CLIP-aware Domain-Adaptive Super-Resolution

TL;DR

CDASR tackles cross-domain single image super-resolution by fusing CLIP-derived semantic features with SR representations through a dedicated domain-adaptive module, complemented by a meta-learning inspired few-shot adaptation strategy. The framework employs a CLIP-guided feature alignment and a multi-component loss to preserve pixel fidelity and high-level semantics across diverse domains and extreme scaling factors. Theoretical analysis provides a CLIP-guided generalization bound, while extensive experiments demonstrate state-of-the-art performance on benchmarks such as Urban100 and Manga109, especially at ×8–×16 scales, with notable improvements under limited target-domain supervision. This approach offers practical benefits for real-world SR tasks where domain shifts are pronounced, enabling rapid adaptation with minimal labeled data and robust semantic preservation.

Abstract

This work introduces CLIP-aware Domain-Adaptive Super-Resolution (CDASR), a novel framework that addresses the critical challenge of domain generalization in single image super-resolution. By leveraging the semantic capabilities of CLIP (Contrastive Language-Image Pre-training), CDASR achieves unprecedented performance across diverse domains and extreme scaling factors. The proposed method integrates CLIP-guided feature alignment mechanism with a meta-learning inspired few-shot adaptation strategy, enabling efficient knowledge transfer and rapid adaptation to target domains. A custom domain-adaptive module processes CLIP features alongside super-resolution features through a multi-stage transformation process, including CLIP feature processing, spatial feature generation, and feature fusion. This intricate process ensures effective incorporation of semantic information into the super-resolution pipeline. Additionally, CDASR employs a multi-component loss function that combines pixel-wise reconstruction, perceptual similarity, and semantic consistency. Extensive experiments on benchmark datasets demonstrate CDASR's superiority, particularly in challenging scenarios. On the Urban100 dataset at 8 scaling, CDASR achieves a significant PSNR gain of 0.15dB over existing methods, with even larger improvements of up to 0.30dB observed at 16 scaling.
Paper Structure (25 sections, 18 equations, 10 figures, 3 tables, 2 algorithms)
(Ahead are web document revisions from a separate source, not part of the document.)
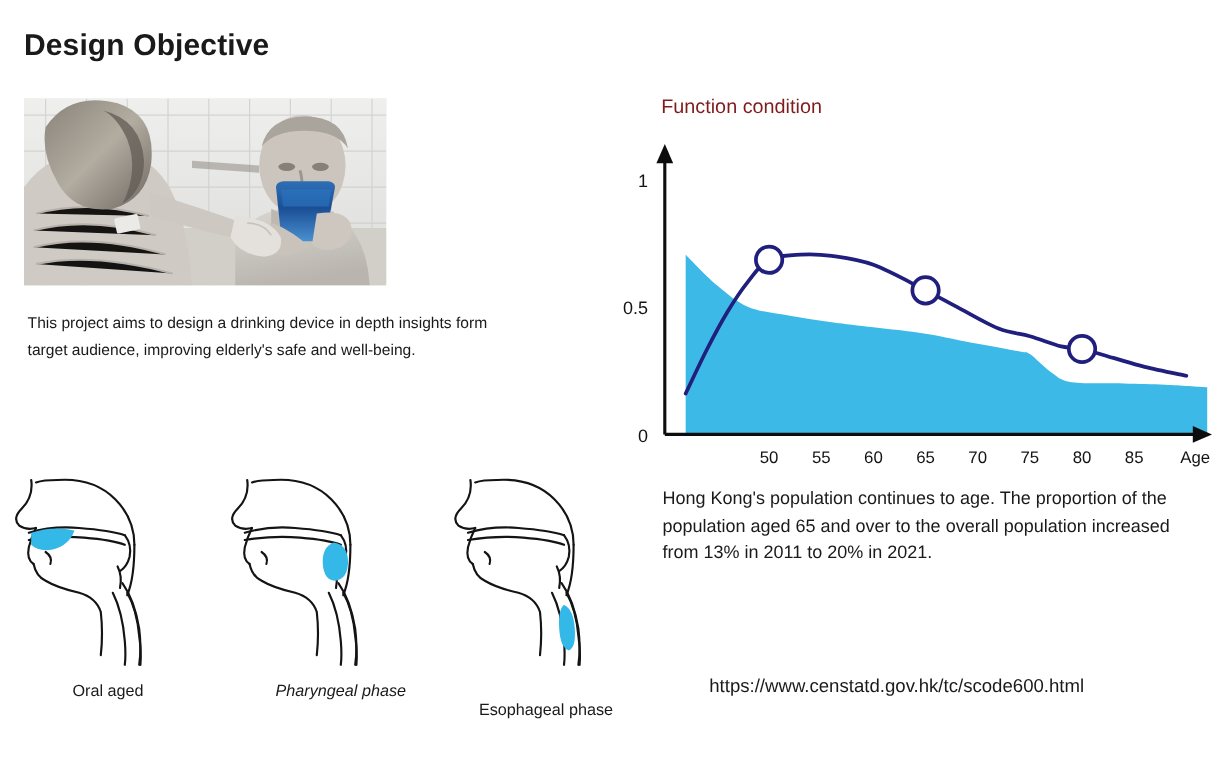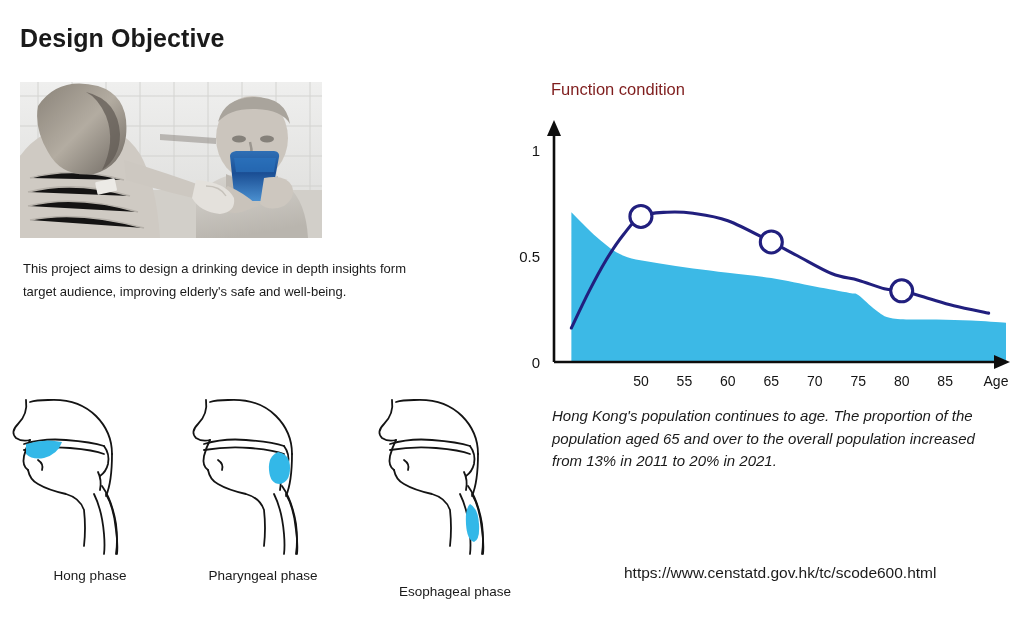--- a/index.html
+++ b/index.html
@@ -66,21 +66,21 @@
 
   .phase-label {
     position: absolute;
     top: 568px;
     font-size: 13.5px;
     color: #1a1a1a;
     text-align: center;
     white-space: nowrap;
   }
   #phase-label-0 { left: 0px;   width: 180px; }
-  #phase-label-1 { left: 173px; width: 180px; }
+  #phase-label-1 { left: 194px; width: 180px; font-style: italic; }
   #phase-label-2 { left: 365px; width: 180px; margin-top: 16px; }
 
   
   #chart-title {
     position: absolute;
     left: 551px;
     top: 80px;
     font-size: 16.5px;
     color: #7f1d1d;
     white-space: nowrap;
@@ -96,25 +96,24 @@
 
   
   #chart-caption {
     position: absolute;
     left: 552px;
     top: 405px;
     width: 445px;
     font-size: 15px;
     line-height: 22.5px;
     color: #1a1a1a;
-    font-style: italic;
   }
   #source-url {
     position: absolute;
-    left: 624px;
+    left: 591px;
     top: 564px;
     font-size: 15.5px;
     color: #1a1a1a;
     white-space: nowrap;
   }
 </style>
 </head>
 <body>
 
 <div id="slide-title">Design Objective</div>
@@ -265,21 +264,21 @@
       <path d="M38 62 Q44 66 42 72"></path>
       <path d="M98 74 Q102 82 100 92"></path>
       <path d="M102 88 Q112 102 116 126 Q118 142 116 156"></path>
       <path d="M106 96 Q114 110 116 132 Q118 146 117 156"></path>
       <path d="M94 96 Q102 112 104 136 Q105 148 104 156"></path>
     </g>
     <path d="M104 106 Q112 110 113 126 Q114 142 108 144 Q101 142 100 126 Q99 110 104 106 Z" fill="#33b8e8"></path>
   </svg>
 </div>
 
-<div class="phase-label" id="phase-label-0">Hong phase</div>
+<div class="phase-label" id="phase-label-0">Oral aged</div>
 <div class="phase-label" id="phase-label-1">Pharyngeal phase</div>
 <div class="phase-label" id="phase-label-2">Esophageal phase</div>
 
 <div id="chart-title">Function condition</div>
 
 <div id="chart-area">
   <svg id="chart-svg" width="514" height="285" viewBox="0 0 514 285" xmlns="http://www.w3.org/2000/svg">
     <g>
       <path id="area-path" fill="#3cb9e6" stroke="none" d="M 61.38 102.19 C 65.73 106.44, 78.77 120.43, 87.46 127.69 C 96.15 134.95, 103.40 141.50, 113.54 145.75 C 123.68 150.00, 136.72 151.06, 148.31 153.19 C 159.90 155.31, 171.49 156.91, 183.08 158.50 C 194.67 160.09, 204.81 161.16, 217.85 162.75 C 230.88 164.34, 246.82 165.76, 261.31 168.06 C 275.79 170.36, 291.73 174.08, 304.77 176.56 C 317.81 179.04, 332.29 181.52, 339.54 182.94 C 346.78 184.35, 343.88 182.23, 348.23 185.06 C 352.58 187.90, 359.82 196.04, 365.62 199.94 C 371.41 203.83, 372.86 206.84, 383.00 208.44 C 393.14 210.03, 413.42 209.15, 426.46 209.50 C 439.50 209.85, 449.64 210.03, 461.23 210.56 C 472.82 211.09, 490.21 212.33, 496.00 212.69 L 496.00 252.00 L 61.38 252.00 Z"></path>
     </g>

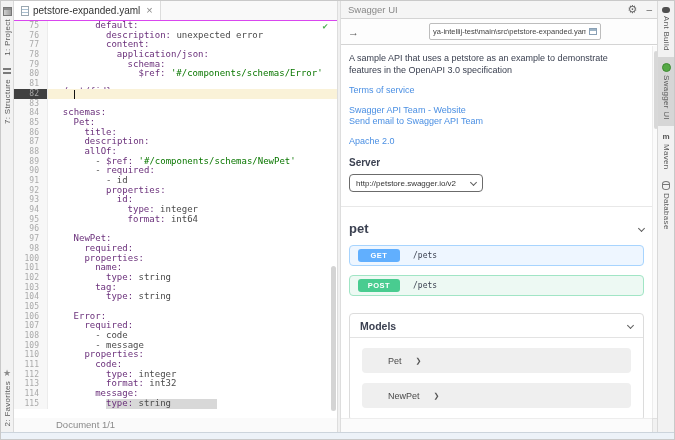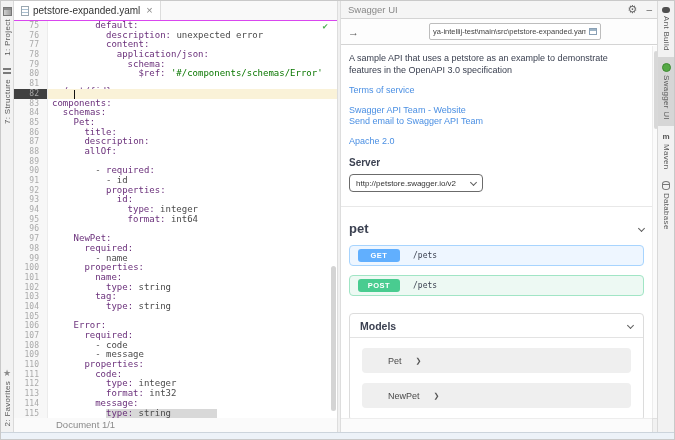--- a/index.html
+++ b/index.html
@@ -156,21 +156,20 @@
           <div class="cl">
             <span class="ln">81</span>
             <span class="code" style="padding-left: 14.8px; margin-top: 8px;"><span class="tk-key">/pet/{id}:</span></span>
           </div>
           <div class="cl caret-row">
             <span class="ln">82</span>
             <span class="code" style="padding-left: 25.6px;"><span class="caret-bar"></span></span>
           </div>
           <div class="cl">
             <span class="ln">83</span>
-            <span class="code" style="padding-left: 4px;"><span class="tk-key">components:</span></span>
           </div>
           <div class="cl">
             <span class="ln">84</span>
             <span class="code" style="padding-left: 14.8px;"><span class="tk-key">schemas:</span></span>
           </div>
           <div class="cl">
             <span class="ln">85</span>
             <span class="code" style="padding-left: 25.6px;"><span class="tk-key">Pet:</span></span>
           </div>
           <div class="cl">
@@ -180,20 +179,21 @@
           <div class="cl">
             <span class="ln">87</span>
             <span class="code" style="padding-left: 36.4px;"><span class="tk-key">description:</span></span>
           </div>
           <div class="cl">
             <span class="ln">88</span>
             <span class="code" style="padding-left: 36.4px;"><span class="tk-key">allOf:</span></span>
           </div>
           <div class="cl">
             <span class="ln">89</span>
+            <span class="code" style="padding-left: 47.2px;"><span class="tk-dash">- </span><span class="tk-key">$ref:</span><span class="tk-str"> '#/components/schemas/NewPet'</span></span>
           </div>
           <div class="cl">
             <span class="ln">90</span>
             <span class="code" style="padding-left: 47.2px;"><span class="tk-dash">- </span><span class="tk-key">required:</span></span>
           </div>
           <div class="cl">
             <span class="ln">91</span>
             <span class="code" style="padding-left: 58px;"><span class="tk-dash">- </span><span class="tk-val">id</span></span>
           </div>
           <div class="cl">
@@ -216,24 +216,20 @@
             <span class="ln">96</span>
             <span class="code" style="padding-left: 4px;"></span>
           </div>
           <div class="cl">
             <span class="ln">97</span>
             <span class="code" style="padding-left: 25.6px;"><span class="tk-key">NewPet:</span></span>
           </div>
           <div class="cl">
             <span class="ln">98</span>
             <span class="code" style="padding-left: 36.4px;"><span class="tk-key">required:</span></span>
-          </div>
-          <div class="cl">
-            <span class="ln">99</span>
-            <span class="code" style="padding-left: 47.2px;"><span class="tk-dash">- </span><span class="tk-val">name</span></span>
           </div>
           <div class="cl">
             <span class="ln">100</span>
             <span class="code" style="padding-left: 36.4px;"><span class="tk-key">properties:</span></span>
           </div>
           <div class="cl">
             <span class="ln">101</span>
             <span class="code" style="padding-left: 47.2px;"><span class="tk-key">name:</span></span>
           </div>
           <div class="cl">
This paper contains 25 sections, 18 equations, 10 figures, 3 tables, 2 algorithms.

Figures (10)

  • Figure 1: 2D t-SNE visualization of CLIP features extracted from various super-resolution benchmark datasets. DIV2K (blue) shows a wide distribution covering multiple domains, BSD100 (red) clusters predominantly in one region with partial overlap with DIV2K, while Manga109 (purple) forms a distinctly separate cluster due to its unique anime-style content. This distribution highlights the significant domain differences that super-resolution models must address.
  • Figure 2: Overview of the proposed CDASR framework. The CLIP-guided alignment module (a) fuses semantic information from CLIP with SR features, while the reconstruction module (b) generates the final high-resolution output.
  • Figure 3: CLIP-guided alignment module fusing semantic and spatial information for enhanced super-resolution.
  • Figure 4: Reconstruction module architecture for generating high-resolution output from aligned features.
  • Figure 5: Visual comparison of super-resolution results ($\times4$) on the butterfly image from Set5 dataset. The red box highlights the detailed region shown across methods. PSNR/SSIM values beneath each result demonstrate CDASR's superior performance (22.42/0.8510) in preserving the intricate butterfly wing patterns.